Shoulder surgery is often performed with the patient in the so called "beach-chair position" with elevation of the upper part of the body. The anesthetic procedure can be general anesthesia and/or regional block, usually interscalenic brachial plexus block. We present a case of brachial plexus palsy with a possible mechanism of traction based on the electromyographic and clinical findings, although a possible contribution of nerve block cannot be excluded.
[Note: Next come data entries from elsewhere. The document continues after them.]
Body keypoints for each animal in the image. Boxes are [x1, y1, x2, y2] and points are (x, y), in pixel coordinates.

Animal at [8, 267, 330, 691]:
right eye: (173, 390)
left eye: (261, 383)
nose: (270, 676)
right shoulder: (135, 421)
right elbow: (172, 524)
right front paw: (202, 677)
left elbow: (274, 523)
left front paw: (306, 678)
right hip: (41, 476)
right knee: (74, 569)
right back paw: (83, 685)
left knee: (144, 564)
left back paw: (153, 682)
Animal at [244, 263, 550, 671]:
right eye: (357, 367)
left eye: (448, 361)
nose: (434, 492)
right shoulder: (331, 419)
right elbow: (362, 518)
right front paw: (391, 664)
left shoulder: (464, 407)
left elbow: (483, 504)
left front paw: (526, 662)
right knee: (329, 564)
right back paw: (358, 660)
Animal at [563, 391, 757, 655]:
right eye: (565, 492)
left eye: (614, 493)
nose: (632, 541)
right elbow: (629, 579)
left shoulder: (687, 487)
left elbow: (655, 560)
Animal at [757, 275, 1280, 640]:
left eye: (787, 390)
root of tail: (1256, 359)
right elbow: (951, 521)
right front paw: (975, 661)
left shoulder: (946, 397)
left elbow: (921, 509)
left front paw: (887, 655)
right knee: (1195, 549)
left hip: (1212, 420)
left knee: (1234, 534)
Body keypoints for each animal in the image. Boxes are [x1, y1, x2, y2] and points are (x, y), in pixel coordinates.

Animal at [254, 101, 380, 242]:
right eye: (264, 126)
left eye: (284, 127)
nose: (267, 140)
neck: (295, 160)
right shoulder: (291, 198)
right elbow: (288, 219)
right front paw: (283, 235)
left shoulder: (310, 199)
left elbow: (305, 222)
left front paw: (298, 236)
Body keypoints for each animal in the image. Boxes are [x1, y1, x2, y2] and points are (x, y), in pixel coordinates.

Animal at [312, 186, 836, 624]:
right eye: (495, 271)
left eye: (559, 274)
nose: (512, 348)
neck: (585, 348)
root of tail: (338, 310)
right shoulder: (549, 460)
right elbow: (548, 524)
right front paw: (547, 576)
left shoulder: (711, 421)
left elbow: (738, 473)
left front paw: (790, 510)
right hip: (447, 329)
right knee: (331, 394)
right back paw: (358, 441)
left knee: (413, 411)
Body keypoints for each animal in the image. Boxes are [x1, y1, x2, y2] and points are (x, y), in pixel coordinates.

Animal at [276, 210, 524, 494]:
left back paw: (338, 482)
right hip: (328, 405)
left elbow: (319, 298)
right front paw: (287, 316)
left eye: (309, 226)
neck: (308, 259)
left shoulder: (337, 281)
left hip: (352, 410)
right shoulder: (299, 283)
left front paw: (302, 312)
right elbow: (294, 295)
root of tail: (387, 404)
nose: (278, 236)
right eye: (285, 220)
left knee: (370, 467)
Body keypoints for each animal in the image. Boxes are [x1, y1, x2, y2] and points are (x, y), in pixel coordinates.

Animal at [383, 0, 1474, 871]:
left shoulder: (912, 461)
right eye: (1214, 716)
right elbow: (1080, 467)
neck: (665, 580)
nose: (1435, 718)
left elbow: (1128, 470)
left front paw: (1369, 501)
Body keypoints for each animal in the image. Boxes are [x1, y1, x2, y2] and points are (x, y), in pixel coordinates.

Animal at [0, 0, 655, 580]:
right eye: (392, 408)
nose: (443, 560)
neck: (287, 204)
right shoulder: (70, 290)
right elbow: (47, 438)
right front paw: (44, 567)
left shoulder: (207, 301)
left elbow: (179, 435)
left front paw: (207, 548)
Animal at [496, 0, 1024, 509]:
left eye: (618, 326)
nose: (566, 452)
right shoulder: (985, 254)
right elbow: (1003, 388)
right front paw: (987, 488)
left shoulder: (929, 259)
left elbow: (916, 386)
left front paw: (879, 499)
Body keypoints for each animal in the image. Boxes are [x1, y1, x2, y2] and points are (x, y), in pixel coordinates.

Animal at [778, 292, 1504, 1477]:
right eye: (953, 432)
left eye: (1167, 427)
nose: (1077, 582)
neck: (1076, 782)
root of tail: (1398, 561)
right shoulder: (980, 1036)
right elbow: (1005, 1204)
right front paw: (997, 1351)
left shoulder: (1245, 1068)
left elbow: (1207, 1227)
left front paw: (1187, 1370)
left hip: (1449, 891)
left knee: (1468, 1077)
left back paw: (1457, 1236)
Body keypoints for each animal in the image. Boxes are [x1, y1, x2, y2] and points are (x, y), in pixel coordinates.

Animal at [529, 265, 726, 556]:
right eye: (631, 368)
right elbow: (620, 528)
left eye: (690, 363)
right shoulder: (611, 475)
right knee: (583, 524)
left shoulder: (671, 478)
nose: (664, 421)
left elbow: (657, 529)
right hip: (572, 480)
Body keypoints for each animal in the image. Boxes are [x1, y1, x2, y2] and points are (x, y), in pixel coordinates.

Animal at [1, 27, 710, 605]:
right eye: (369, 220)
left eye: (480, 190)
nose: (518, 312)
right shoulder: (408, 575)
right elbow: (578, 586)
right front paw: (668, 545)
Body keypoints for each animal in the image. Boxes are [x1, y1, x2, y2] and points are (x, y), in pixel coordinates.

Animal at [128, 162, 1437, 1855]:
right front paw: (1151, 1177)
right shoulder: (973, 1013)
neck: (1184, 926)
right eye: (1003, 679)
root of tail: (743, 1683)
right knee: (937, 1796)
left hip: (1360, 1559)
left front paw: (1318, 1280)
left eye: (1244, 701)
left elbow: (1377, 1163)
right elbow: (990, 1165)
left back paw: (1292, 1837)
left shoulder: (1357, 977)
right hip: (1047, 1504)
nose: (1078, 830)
We present a case of a 62 year-old female, that suffered from shoulder fracture-dislocation. Open reduction and internal fixation were performed in the so-called "beach-chair" position, under combined general-regional anesthesia. In the postoperative period complete motor brachial plexus palsy appeared, with neuropathic pain. Conservative treatment included analgesic drugs, neuromodulators, B-vitamin complex and physiotherapy. Spontaneous recovery appeared at 11 months. DISCUSION: in shoulder surgery, there may be complications related to both anesthetic technique and patient positioning/surgical maneuvers. Regional block often acts as a confusing factor when neurologic damage appears after surgery. Intraoperative maneuvers may cause eventual traction of the brachial plexus, and may be favored by the fixed position of the head using the accessory of the operating table in the beach-chair position.
When postoperative brachial plexus palsy appears, nerve block is a confusing factor that tends to be attributed as the cause of palsy by the orthopedic surgeon. The beach chair position may predispose brachial plexus traction injury. The head and neck position should be regularly checked during long procedures, as intraoperative maneuvers may cause eventual traction of the brachial plexus.
肩部手术通常在患者处于所谓“沙滩椅位”且上身抬高的情况下进行。麻醉方法可以是全身麻醉和/或区域阻滞,通常为肌间沟臂丛神经阻滞。我们报告一例基于肌电图和临床检查结果显示可能存在牵拉伤机制的臂丛神经麻痹病例,不过神经阻滞的潜在作用也不能排除。
我们报告一例62岁女性,她患有肩部骨折脱位。在全身 - 区域联合麻醉下于所谓“沙滩椅位”进行切开复位内固定术。术后出现了完全性运动性臂丛神经麻痹,并伴有神经性疼痛。保守治疗包括使用镇痛药、神经调节剂、复合维生素B以及物理治疗。11个月后出现自发恢复。
在肩部手术中,可能存在与麻醉技术以及患者体位/手术操作相关的并发症。当术后出现神经损伤时,区域阻滞常常成为一个干扰因素。术中操作可能导致臂丛神经最终受到牵拉,并且在沙滩椅位使用手术台附件固定头部的情况下这种牵拉可能更易发生。
当术后出现臂丛神经麻痹时,神经阻滞是一个干扰因素,骨科医生往往倾向于将其视为麻痹的原因。沙滩椅位可能使臂丛神经易于受到牵拉伤。在长时间手术过程中应定期检查头颈部位置,因为术中操作可能导致臂丛神经最终受到牵拉。